Reuss, "Almanya'daki ekibimizle uzun süredir antisemitizmle mücadele konusuna odaklanıyoruz. Sanal gerçeklik teknolojisi yoluyla Holokost'u anma ve Holokost eğitimi projeleri için doğru ortağı bulduğumuz için mutluyuz" şeklinde konuştu.
Proje için kullanılan sanal başlıkların yanı sıra, akıllı telefon ve bilgisayar sürümleri de mevcut. Reuss, müzelerin ve okulların bunları kullanmak için ideal ortamlar olacağını ekledi.
Auerbacher, 1934 yılında Nazilerin soykırım kampanyası öncesi, güneybatı Almanya'da Kippenheim kasabasında dünyaya gelen son Yahudi çocuğuydu. Büyükannesi Riga'ya sürülmüş ve öldürülmüştü. Auerbacher yedi yaşındayken ebeveynleri ile Terezin Kampına gönderildi. Auerbacher'ın özgürlüğünü kazanması ise ancak on yaşına geldiğinde oldu.
Şu anda kitap yazarı ve eğitmen olarak dünyayı dolaşan Auerbacher, geçtiğimiz yıl Uluslararası Holokost Anma Günü'nde Alman parlamentosuna, yayılmakta olan "nefret kanseri" ile mücadele etmenin hayati önem taşıdığını anlattı.
2017 yılında Almanya, Holokost inkarı ve benzeri yasadışı içeriklerin sosyal medya devleri tarafından kaldırılmasını ve polise bildirilmesini mecbur kılan yasayı tartışmalı bir şekilde onaylanmıştı. Zararlı hesapların birçoğunun silinmesine rağmen, bu konudaki içeriklerin sürekli başka platformlara taşınması, yasal otoriteler için halen zorluk yaratmakta.

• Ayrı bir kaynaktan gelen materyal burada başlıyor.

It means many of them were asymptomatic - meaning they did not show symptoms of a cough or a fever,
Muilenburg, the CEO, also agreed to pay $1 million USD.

Auerbacher sanal gerçeklik ve yeni yapay zeka teknolojisinin, yanlış bilgilendirme ve nefret söylemiyle mücadelede bir silah olarak kullanılmasını istediğini söylüyor.
"Öldüğünüzde, yok olacaksınız - herkes cennete inanmıyor! Ve benim için önemli olan şey bu tarihin ölmemesi" diye ekliyor Auerbacher. "Ben öldükten sonra bile belki birileri beni hatırlayabilecek. Bu teknoloji şu an var ve onu kullanmalıyız."